%%
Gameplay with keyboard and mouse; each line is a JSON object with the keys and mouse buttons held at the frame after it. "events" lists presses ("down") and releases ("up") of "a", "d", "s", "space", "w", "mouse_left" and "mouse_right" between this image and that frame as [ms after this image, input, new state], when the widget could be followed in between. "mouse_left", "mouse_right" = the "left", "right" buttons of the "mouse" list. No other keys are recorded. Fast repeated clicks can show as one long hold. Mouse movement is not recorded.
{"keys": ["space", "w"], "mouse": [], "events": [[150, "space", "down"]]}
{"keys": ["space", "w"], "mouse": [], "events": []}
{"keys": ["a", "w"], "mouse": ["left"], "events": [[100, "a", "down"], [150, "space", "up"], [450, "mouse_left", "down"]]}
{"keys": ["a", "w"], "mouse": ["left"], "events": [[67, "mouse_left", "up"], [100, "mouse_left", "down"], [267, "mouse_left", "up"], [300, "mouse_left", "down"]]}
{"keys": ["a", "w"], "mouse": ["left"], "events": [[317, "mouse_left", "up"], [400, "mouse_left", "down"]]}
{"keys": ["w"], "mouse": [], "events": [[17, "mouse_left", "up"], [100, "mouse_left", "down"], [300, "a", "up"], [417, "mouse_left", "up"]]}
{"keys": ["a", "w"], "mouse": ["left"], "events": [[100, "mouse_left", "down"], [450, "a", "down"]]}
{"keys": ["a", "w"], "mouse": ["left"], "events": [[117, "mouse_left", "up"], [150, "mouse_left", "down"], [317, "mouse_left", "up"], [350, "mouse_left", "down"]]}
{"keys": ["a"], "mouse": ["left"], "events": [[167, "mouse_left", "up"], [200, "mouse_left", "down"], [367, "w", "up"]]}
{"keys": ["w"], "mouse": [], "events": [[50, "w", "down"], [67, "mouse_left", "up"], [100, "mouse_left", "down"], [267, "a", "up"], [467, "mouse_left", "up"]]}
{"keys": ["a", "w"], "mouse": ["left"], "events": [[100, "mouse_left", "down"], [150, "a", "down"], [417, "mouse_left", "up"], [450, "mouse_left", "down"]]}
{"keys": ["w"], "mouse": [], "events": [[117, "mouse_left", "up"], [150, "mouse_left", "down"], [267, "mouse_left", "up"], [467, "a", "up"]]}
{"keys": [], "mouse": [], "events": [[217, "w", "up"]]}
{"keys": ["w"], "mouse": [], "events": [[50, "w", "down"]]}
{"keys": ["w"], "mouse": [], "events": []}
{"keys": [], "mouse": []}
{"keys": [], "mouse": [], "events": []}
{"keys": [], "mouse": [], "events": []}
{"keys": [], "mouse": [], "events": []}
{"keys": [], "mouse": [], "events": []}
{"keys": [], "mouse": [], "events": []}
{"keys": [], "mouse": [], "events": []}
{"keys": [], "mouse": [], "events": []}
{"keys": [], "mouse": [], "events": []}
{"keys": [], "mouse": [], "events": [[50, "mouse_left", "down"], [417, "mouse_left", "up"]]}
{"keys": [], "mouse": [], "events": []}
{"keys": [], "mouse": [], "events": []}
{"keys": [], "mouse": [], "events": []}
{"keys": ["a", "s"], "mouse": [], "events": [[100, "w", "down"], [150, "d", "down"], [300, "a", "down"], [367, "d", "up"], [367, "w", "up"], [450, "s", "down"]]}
%%
Exactly as shown above, write out all the records.

■ **Solution for this exercise**:
Gameplay with keyboard and mouse; each line is a JSON object with the keys and mouse buttons held at the frame after it. "events" lists presses ("down") and releases ("up") of "a", "d", "s", "space", "w", "mouse_left" and "mouse_right" between this image and that frame as [ms after this image, input, new state], when the widget could be followed in between. "mouse_left", "mouse_right" = the "left", "right" buttons of the "mouse" list. No other keys are recorded. Fast repeated clicks can show as one long hold. Mouse movement is not recorded.
{"keys": ["space", "w"], "mouse": [], "events": [[150, "space", "down"]]}
{"keys": ["space", "w"], "mouse": [], "events": []}
{"keys": ["a", "w"], "mouse": ["left"], "events": [[100, "a", "down"], [150, "space", "up"], [450, "mouse_left", "down"]]}
{"keys": ["a", "w"], "mouse": ["left"], "events": [[67, "mouse_left", "up"], [100, "mouse_left", "down"], [267, "mouse_left", "up"], [300, "mouse_left", "down"]]}
{"keys": ["a", "w"], "mouse": ["left"], "events": [[317, "mouse_left", "up"], [400, "mouse_left", "down"]]}
{"keys": ["w"], "mouse": [], "events": [[17, "mouse_left", "up"], [100, "mouse_left", "down"], [300, "a", "up"], [417, "mouse_left", "up"]]}
{"keys": ["a", "w"], "mouse": ["left"], "events": [[100, "mouse_left", "down"], [450, "a", "down"]]}
{"keys": ["a", "w"], "mouse": ["left"], "events": [[117, "mouse_left", "up"], [150, "mouse_left", "down"], [317, "mouse_left", "up"], [350, "mouse_left", "down"]]}
{"keys": ["a"], "mouse": ["left"], "events": [[167, "mouse_left", "up"], [200, "mouse_left", "down"], [367, "w", "up"]]}
{"keys": ["w"], "mouse": [], "events": [[50, "w", "down"], [67, "mouse_left", "up"], [100, "mouse_left", "down"], [267, "a", "up"], [467, "mouse_left", "up"]]}
{"keys": ["a", "w"], "mouse": ["left"], "events": [[100, "mouse_left", "down"], [150, "a", "down"], [417, "mouse_left", "up"], [450, "mouse_left", "down"]]}
{"keys": ["w"], "mouse": [], "events": [[117, "mouse_left", "up"], [150, "mouse_left", "down"], [267, "mouse_left", "up"], [467, "a", "up"]]}
{"keys": [], "mouse": [], "events": [[217, "w", "up"]]}
{"keys": ["w"], "mouse": [], "events": [[50, "w", "down"]]}
{"keys": ["w"], "mouse": [], "events": []}
{"keys": [], "mouse": []}
{"keys": [], "mouse": [], "events": []}
{"keys": [], "mouse": [], "events": []}
{"keys": [], "mouse": [], "events": []}
{"keys": [], "mouse": [], "events": []}
{"keys": [], "mouse": [], "events": []}
{"keys": [], "mouse": [], "events": []}
{"keys": [], "mouse": [], "events": []}
{"keys": [], "mouse": [], "events": []}
{"keys": [], "mouse": [], "events": [[50, "mouse_left", "down"], [417, "mouse_left", "up"]]}
{"keys": [], "mouse": [], "events": []}
{"keys": [], "mouse": [], "events": []}
{"keys": [], "mouse": [], "events": []}
{"keys": ["a", "s"], "mouse": [], "events": [[100, "w", "down"], [150, "d", "down"], [300, "a", "down"], [367, "d", "up"], [367, "w", "up"], [450, "s", "down"]]}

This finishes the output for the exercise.